[[ MATERIAL PROVIDED open ]]
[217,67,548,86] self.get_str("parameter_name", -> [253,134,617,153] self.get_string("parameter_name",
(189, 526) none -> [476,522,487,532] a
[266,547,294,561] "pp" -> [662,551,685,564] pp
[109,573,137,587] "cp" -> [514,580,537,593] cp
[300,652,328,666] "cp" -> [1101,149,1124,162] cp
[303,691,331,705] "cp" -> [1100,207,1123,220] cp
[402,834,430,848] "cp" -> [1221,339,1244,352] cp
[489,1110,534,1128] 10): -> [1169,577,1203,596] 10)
[[ MATERIAL PROVIDED closed ]]
● **DIRECTIONS FOR THIS TASK**
A complete and exact repetition of the entries is required.

● **OUTPUT OF THE EXERCISE**
[217,67,548,86] self.get_str("parameter_name", -> [253,134,617,153] self.get_string("parameter_name",
(189, 526) none -> [476,522,487,532] a
[266,547,294,561] "pp" -> [662,551,685,564] pp
[109,573,137,587] "cp" -> [514,580,537,593] cp
[300,652,328,666] "cp" -> [1101,149,1124,162] cp
[303,691,331,705] "cp" -> [1100,207,1123,220] cp
[402,834,430,848] "cp" -> [1221,339,1244,352] cp
[489,1110,534,1128] 10): -> [1169,577,1203,596] 10)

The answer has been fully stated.